Far reaching disclosure requests
On 29 April 2025, we also learned that City were pursuing an extensive disclosure application against a number of third parties i.e. those clubs with shareholder loans. City’s lawyers have asked the Premier League to force Arsenal, Everton, Brighton, Leicester and others to reveal the fine print of hundreds of millions in owner-funded loans. They’re encouraging the Premier League to use Rule B.18: “clubs must comply promptly with any request for information.”
It is not clear if this will be considered a proper use of Rule B.18 in the midst of arbitration or how this power gives City (as the claimant in a Rule X arbitration) the right to see such documents even if successful. Either way, it does appear that those details (if not the full documents) are material and will need to be disclosed in the matter one way or the other (the arbitration panel can be asked to get involved in making an order for disclosure).
City will want to understand details such as:
Interest rates payable (what proportion is 0% or below LIBOR/SONIA type rates) Security (or lack of)
Repayment horizon
Covenants
Use of funds restrictions (if any)
Any preference share/conversion rights
This is likely to be assist City in demonstrating "distortion" and to disprove the idea that the shareholder loan exclusion was purely to “encourage investment” which was the rationale that justified distinction from other APTs.

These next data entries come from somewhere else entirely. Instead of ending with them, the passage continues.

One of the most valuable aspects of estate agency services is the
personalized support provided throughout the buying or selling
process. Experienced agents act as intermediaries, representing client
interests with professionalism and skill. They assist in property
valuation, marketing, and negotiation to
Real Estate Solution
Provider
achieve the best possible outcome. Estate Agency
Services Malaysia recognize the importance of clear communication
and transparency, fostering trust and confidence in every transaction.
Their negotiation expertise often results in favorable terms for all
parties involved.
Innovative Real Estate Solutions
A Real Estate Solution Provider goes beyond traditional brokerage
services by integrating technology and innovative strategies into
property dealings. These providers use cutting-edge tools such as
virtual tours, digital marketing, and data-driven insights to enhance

The Premier League leadership is exposed
Even those who believe that the Premier League has acted correctly on all the conflicts with clubs so far are not impressed with the state of Premier League regulation. The APT battle is meant to be confidential but is being leaked and played out publicly, blow by blow. The actual cash costs of all of these legal skirmishes are enormous.

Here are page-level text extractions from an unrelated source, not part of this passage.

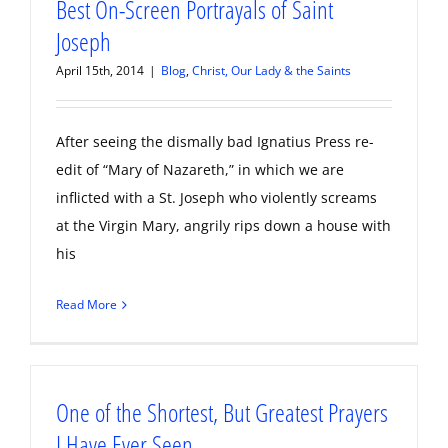
Best On-Screen Portrayals of Saint
Joseph
April 15th, 2014
|
Blog
,
Christ, Our Lady & the Saints
After seeing the dismally bad Ignatius Press re-
edit of “Mary of Nazareth,” in which we are
inflicted with a St. Joseph who violently screams
at the Virgin Mary, angrily rips down a house with
his
Read More
One of the Shortest, But Greatest Prayers
I Have Ever Seen…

The Premier League can’t afford another loss.
A second adverse APT ruling would not only invalidate the November 2024 Rules, it would risk complicating the re-implementation of a lawful APT regime. It would raise general questions of the Premier League’s governance and commercial judgement and it would entrench the hostility between a number of clubs. Most of all, it would throw into confusion the applicable related party and APT regime in place not just going forward, but also since 2021.
War? What is it good for?
In any event, are the parties really very far apart? The Premier League appear to be happy with the November 2024 Rules - they should be, they are their own proposal to fix the identified unlawful deficiencies. City are, presumably, prepared to accept the November 2024 Rules but with shareholder loans treated exactly the same way as other APTs. City are surely not motivated by a desire to recalculate the historic PSR compliance of Everton and Leicester (Brighton and Arsenal are irrelevant either way given they have lots of PSR capacity historically). So for City, much of the dispute now is about principle, PR and giving its enemies a bloody nose.
I should add for completeness that I am aware of a number of the usual convoluted theories about how this case impacts the 115 case more directly but I simply don’t buy any of them.

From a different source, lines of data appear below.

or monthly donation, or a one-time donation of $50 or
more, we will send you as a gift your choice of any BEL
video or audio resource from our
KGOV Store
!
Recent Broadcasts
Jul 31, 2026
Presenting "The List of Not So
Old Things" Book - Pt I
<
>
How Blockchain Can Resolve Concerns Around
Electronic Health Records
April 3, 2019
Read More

Therefore, we have asymmetric risk for the Premier League. The risk of losing APT2 is substantial but the reward of winning, limited to a recovery of a percentage of costs.
Ceasefire now?
The parties will shortly have clear visibility of each other’s legal arguments. The quality of the lawyers on both sides means that both sets of pleadings and submissions will be compelling. That is not the point.
The APT dispute is no longer about the law, it is time for a commercial negotiation.